Re: How do I optimize filter coefficient bit length and signal bitlength?
On May 20, 3:04 pm, "From Sweden" <s...@sw.se> wrote:
> Hello all
>
> I have made an 8 channel 500kHz low pass IIR-filter in VHDL. The filter uses
> 32 bits for it's coefficients and 32 bits for it's internal signals.
>
> The filter doesn't give the same DC-gain for small vs. large input signals.
> I suspect the internal truncation of the intermediate sums and states
> effects this.
>
> But today I thought about increasing the bits for the signal and decreasing
> the bits for the coefficients. I tried it out and the filter gave better
> gain over different input signal levels.
>
> Now I wonder how I should optimize the coefficient and signal bit lengths to
> get the best result?
32 bits oughta be enough for nearly any application. a quantization
error of 1 part outa 4 bizillion? i mean, holy crap!!!

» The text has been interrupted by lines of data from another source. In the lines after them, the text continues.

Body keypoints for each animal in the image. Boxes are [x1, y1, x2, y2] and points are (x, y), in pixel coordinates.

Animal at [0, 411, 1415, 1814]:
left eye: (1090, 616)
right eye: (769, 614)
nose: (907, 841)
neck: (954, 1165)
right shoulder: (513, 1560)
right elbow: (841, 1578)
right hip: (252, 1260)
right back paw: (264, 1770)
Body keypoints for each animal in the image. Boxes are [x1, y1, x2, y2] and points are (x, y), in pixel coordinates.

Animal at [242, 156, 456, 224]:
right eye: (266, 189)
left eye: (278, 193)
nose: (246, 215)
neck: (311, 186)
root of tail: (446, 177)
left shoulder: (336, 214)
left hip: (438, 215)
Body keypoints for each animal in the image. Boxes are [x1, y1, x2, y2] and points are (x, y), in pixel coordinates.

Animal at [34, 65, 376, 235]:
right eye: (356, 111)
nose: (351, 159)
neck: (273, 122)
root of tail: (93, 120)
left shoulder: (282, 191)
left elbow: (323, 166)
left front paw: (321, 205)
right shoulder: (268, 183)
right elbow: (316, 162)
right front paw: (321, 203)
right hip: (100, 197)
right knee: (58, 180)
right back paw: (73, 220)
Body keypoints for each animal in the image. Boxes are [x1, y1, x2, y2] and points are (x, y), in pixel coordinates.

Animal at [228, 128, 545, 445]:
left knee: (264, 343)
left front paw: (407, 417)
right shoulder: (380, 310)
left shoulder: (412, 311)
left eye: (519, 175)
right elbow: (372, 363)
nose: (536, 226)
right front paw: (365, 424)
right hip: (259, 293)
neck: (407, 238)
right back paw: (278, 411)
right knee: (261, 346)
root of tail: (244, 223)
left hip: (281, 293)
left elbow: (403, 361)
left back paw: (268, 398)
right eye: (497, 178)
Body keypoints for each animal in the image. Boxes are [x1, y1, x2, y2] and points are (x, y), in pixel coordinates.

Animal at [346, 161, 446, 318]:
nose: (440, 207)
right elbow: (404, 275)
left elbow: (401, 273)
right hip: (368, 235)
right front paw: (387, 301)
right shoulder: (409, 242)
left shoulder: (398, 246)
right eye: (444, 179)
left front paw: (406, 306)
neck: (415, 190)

the consequences of quantizing coefficients is different from
quantizing the signal (or some internal intermediate signal).
quantizing coefficients means that the filter you get is not precisely
the one that you designed. the poles and zeros didn't go exactly to
where you wanted them to go. but with 32-bits it should easily be
close enough. how the coefs map to the poles and zeros depends on the
filter topology. what topology are you using? Direct Form 1 or
Direct Form 2 or Lattice or Normalized Ladder or some other? (i think
there is a Gold-Rader form, there's a bunch of them, some of which
have an internal All-pass filter that the rest of the thing is built
around. i am a partisan for the Direct Form 1 in fixed-point
applications.) what you do, is solve for the pole and zero loci as a
function of the coefs (that get quantized) and see what effect the
coef quantization has on the pole/zero locus. but dividing each of
two dimensions of the unit circle up into 4 bizillion slices should be
more than good enough.
consequences of quantizing the signal can range from a additive noise
model (if the signal amplitude is much, much larger than the
quantization level) to all sorts of nasties (harmonic distortion,
limit cycles). triangular PDF additive dither of 2 LSB amplitude is
sufficient to get rid of that stuff. i would think that at 32 bits,
simple 1st-order noise shaping (with a zero at DC) would suffice if
you got 32 bit words (no dither necessary). this particular error or
noise shaping requires one extra state in the DF1 and has been called
"fraction saving" and Randy Yates has written about it recently in the
IEEE Sig Proc magazine.
really, 32 bit words oughta be good enough.
r b-j
|